Stock Market Loses Rm270 Billion In Value In 2018
Pakatan Harapan’s loose talk triggers market decline
(NST) – Bursa Malaysia’s key index breached 1,700 points in early trade but ended its last trading day of 2018 nearly 10 points off the level due to lack of fresh catalyst.
At its close, FTSE Bursa Malaysia KLCI dropped 1.49 points to 1,690.58 from Friday’s close of 1,692.07.
This partly contributed to around RM270 billion loss in value of Malaysia’s broader stock market since January peak this year.
The benchmark index lost about 5.91 per cent in one-year total return, the lowest level since the global financial crisis despite having only a minor gap with a single year negative return of 5.36 per cent in 2014.
The ringgit, on the other hand, continues strengthening to its highest level since October 1 to RM4.1340 against the US ollar, with the longest winning streak since July 10.

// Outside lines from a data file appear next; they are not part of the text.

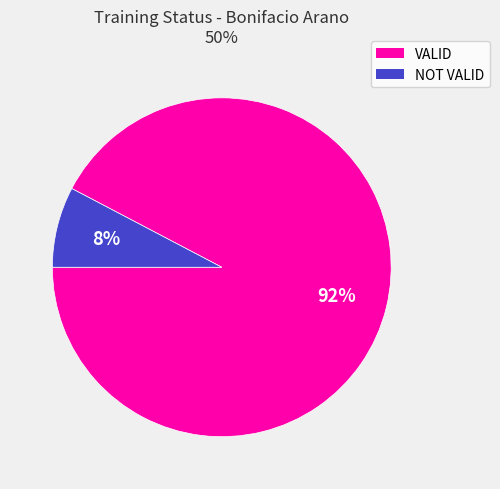

To the nearest percent, what is the average slice percentage?

50%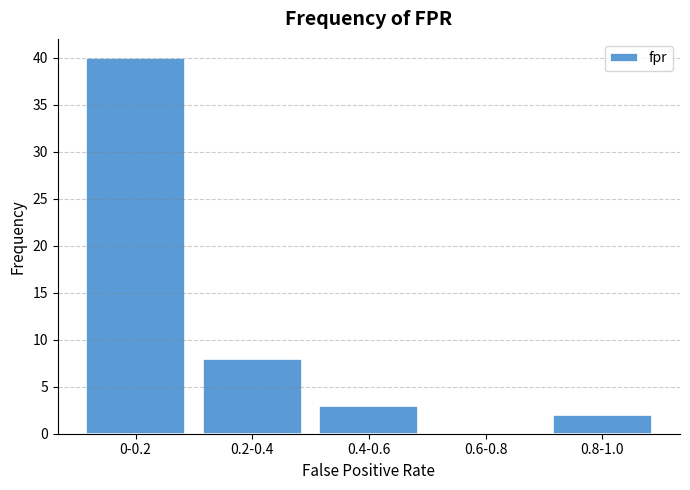

Reading right to left, list all the values displayed in this chart.

0.8-1.0=2	0.6-0.8=0	0.4-0.6=3	0.2-0.4=8	0-0.2=40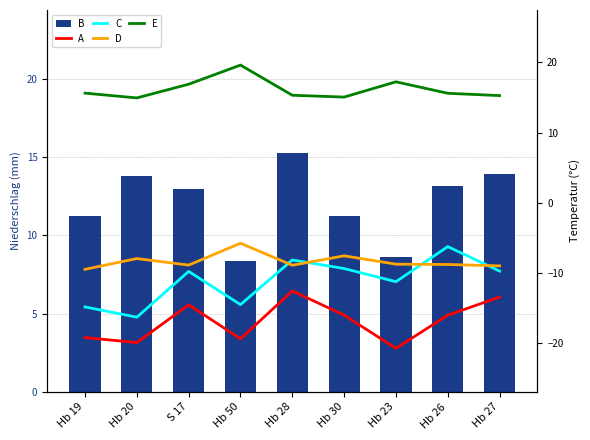

Is it true that B equals 4.1 at S 17?

False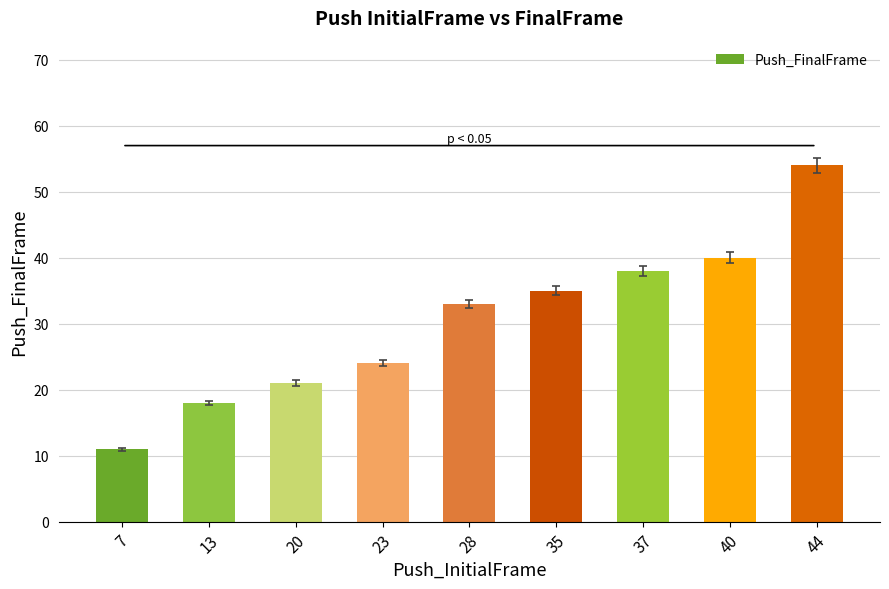

What is the value of the 8th bar from the left?

40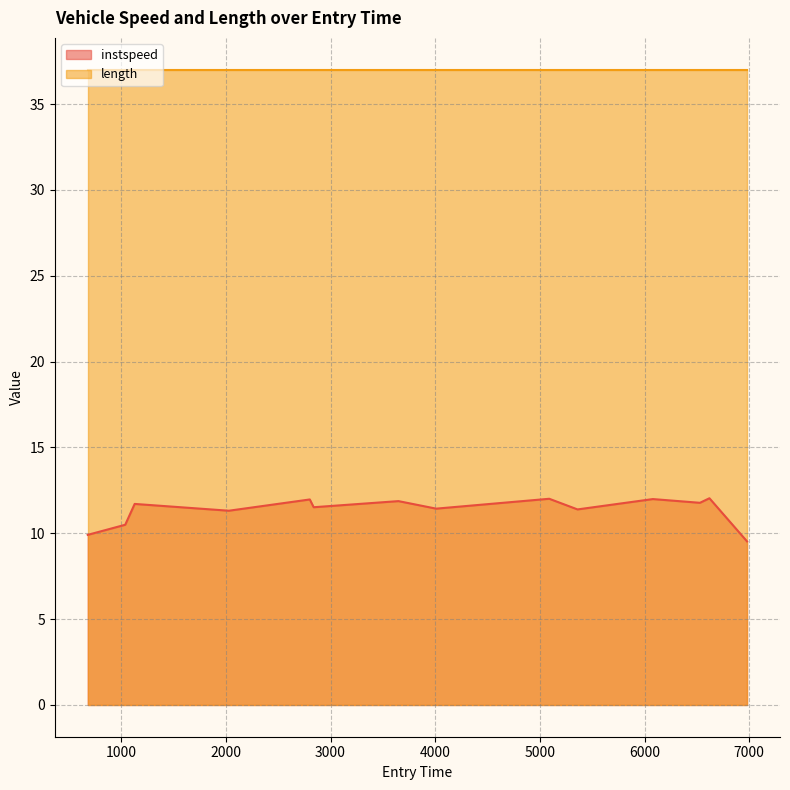

What is the difference between the maximum and second lowest values?

2.1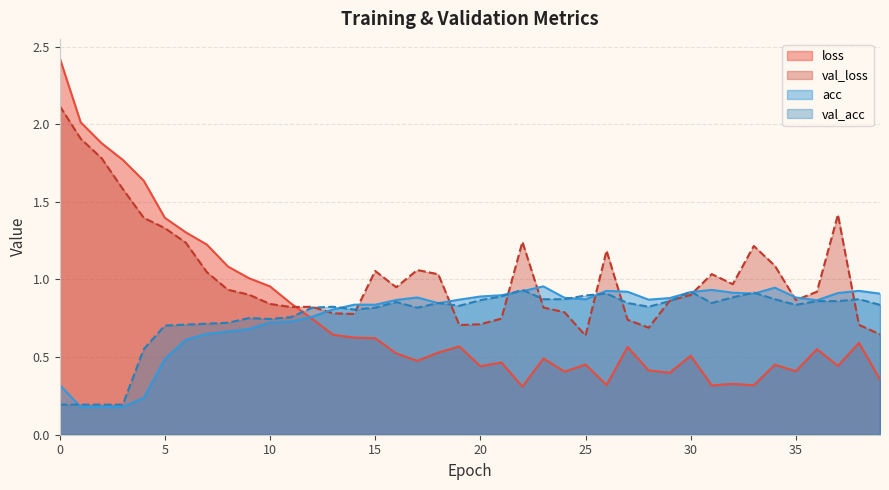

In loss, how many points are lower than both neighbors (excluding endpoints)?

10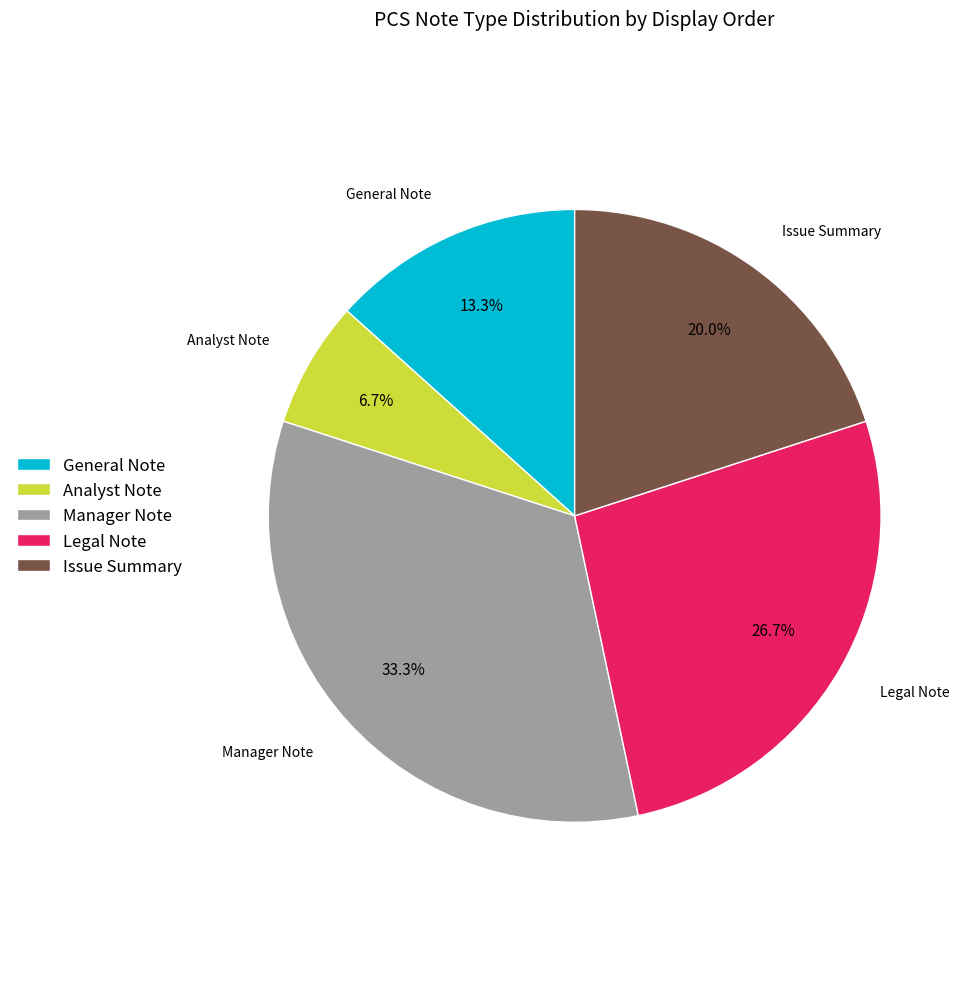

Rank the categories by value from lowest to highest.

Analyst Note, General Note, Issue Summary, Legal Note, Manager Note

Nestle (M) Bhd has the best gain among the FBM KLCI 30 stock components this year, followed by Top Glove Corp Bhd and Dialog Group Bhd. The worst performers were Genting Malaysia Bhd and Genting Bhd.
Other than FBM KLCI, indices such as the small and mid-cap among others have also taken a hit this year, marching into the red in one-year returns and partly contributing to the massive market capitalisation loss.
Analysts expect the market volatility to continue at least until the second half of 2019, to be mainly dominated by external factors.
“Market has still a lot of outstanding issues to tackle heading into 2019. Investor sentiments are not particularly positive around the world right now. The local market might still be volatile at least in the next six months,” stock market analyst Nazarry Rosli told NST Business.
“Internally we are still watching how the new government will perform especially on handling issues such as trade war, lower oil price, geopolitical tension, interest rate hikes. These are still affecting the sentiment worldwide.”
Maybank Investment Bank said these headwinds had raised uncertainties and turned up volatility in equity, which it expects to persist in 2019.
Key external lookouts besides US-China trade spats are policies especially monetary in the major economies, crude oil price direction, and political and socio-economic uncertainties in Europe, it said in a note.
However, the research firm believes that with volatility, there would be opportunities.
“For 2019, we believe there are pockets of opportunities for investors to trade on newsflow and thematics,” it said.
“Risks to growth for Malaysia are mainly external, largely from the danger of further escalation in trade war,” it added.
Maybank IB had end-2019 FBM KLCI target of 1,760 points considering the risk factors, balancing off with optimism for policies reset for longer term sustainable growth.